In an ideal world, that might be the case. But we're not living in an ideal world.

There are, of course, software that currently reads a combination of ePub, Mobi, and PDF (like Calibre and Stanza) but they're the exception from the norm, and some layout the text vastly different (i.e. ePub vs PDF has different technical requirements, although iBooks is more than capable of presenting both). Various agendas will come into play here, hence the possible scenario of multiple formats, multiple software, and even multiple specialized hardware.

And software does become obsolete. Few people still use Wordstar for DOS for example.

House said...

I think a distinction needs to be made about executable software versus readable data. Wordstar might not be used any more, but I would wager that there is some way to read its files on a modern computer system, even if it had been a proprietary binary format.

ePub, for all its shortcomings, it supposedly an open, text-based standard. In theory, one can "unzip" an ePub file and see the human-readable contents, which are basically just HTML. From that perspective, even if it is no longer dominant, it should still be possible to maintain a legacy reader without much trouble unless e-reader hardware dramatically changes.

The DRM the big vendors attach to ePub is likely to become obsolete before the format itself. While the technologically-savvy can break it easily, in the US that is a crime even if you own the e-book, so the major impediments to long-term ePub readability may be legal rather that technical.

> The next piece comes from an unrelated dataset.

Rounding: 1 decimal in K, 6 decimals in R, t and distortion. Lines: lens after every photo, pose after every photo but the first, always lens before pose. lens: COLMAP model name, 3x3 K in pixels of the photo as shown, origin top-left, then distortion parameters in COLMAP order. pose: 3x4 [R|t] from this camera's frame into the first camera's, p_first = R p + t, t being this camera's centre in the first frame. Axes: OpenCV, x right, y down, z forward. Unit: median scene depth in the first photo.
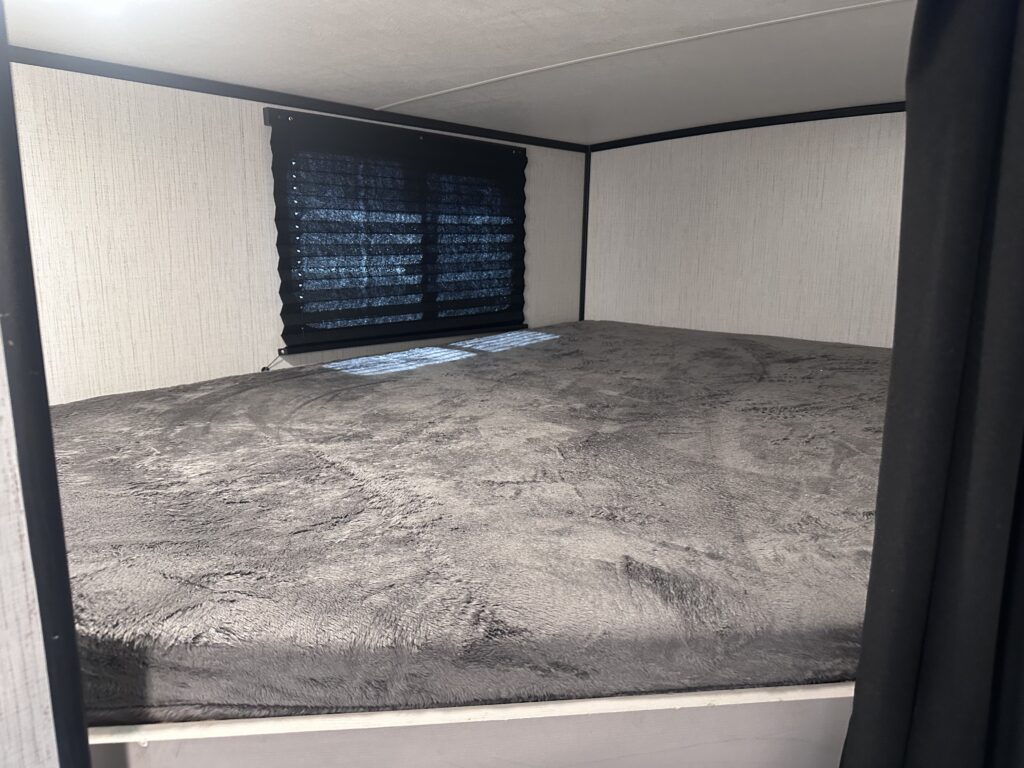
lens RADIAL K [[717.5, 0, 507.4], [0, 717.5, 383.2], [0, 0, 1]] dist [0.043069, -0.046132]
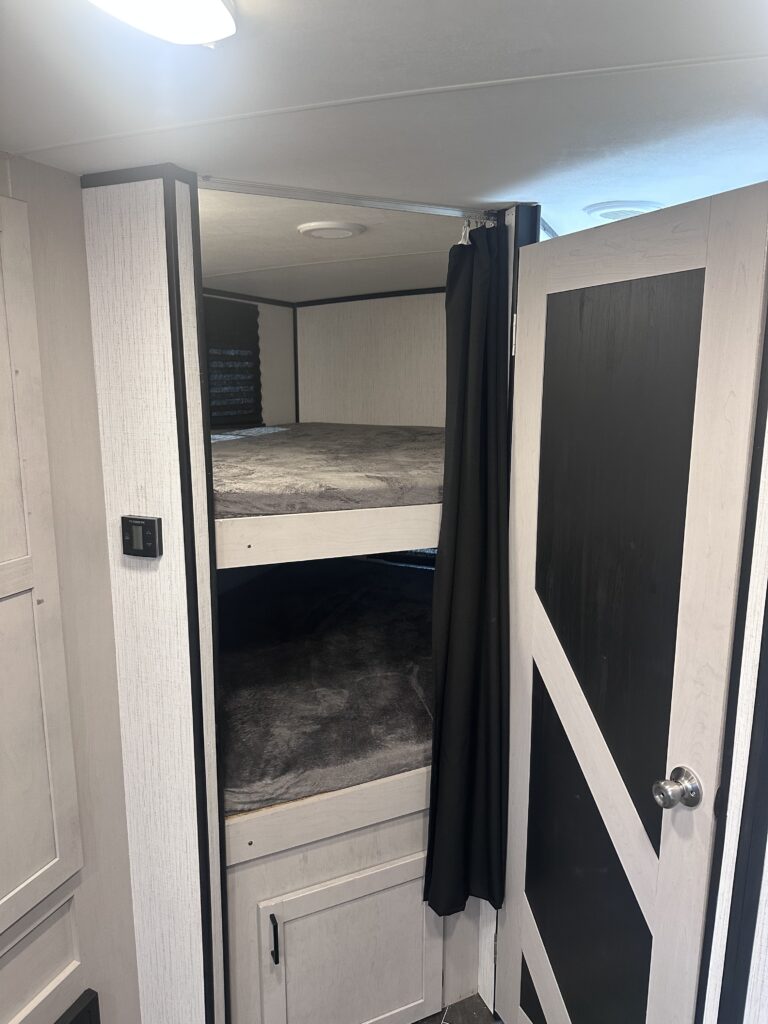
lens RADIAL K [[717.5, 0, 387.2], [0, 717.5, 514.3], [0, 0, 1]] dist [0.043069, -0.046132]
pose [[0.957189, -0.051965, 0.284762, -0.177906], [0.054509, 0.998513, -0.001010, 0.131440], [-0.284286, 0.016489, 0.958598, -0.534566]]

I agree that a more versatile format will likely emerge. I think, however, that---if we ignore the complications of DRM---then ePub could have a lifetime similar to the old txt file. After all, it's really just a jazzed up version of that, anyway.

Scott Laz said...

The Calibre program can convert between epub, mobi and lit files with little problem. Hopefully it will be possible convert these old files into newer formats as they arise. My Blu-Ray player can play regular DVDs and CDs (but I still need my turntable!).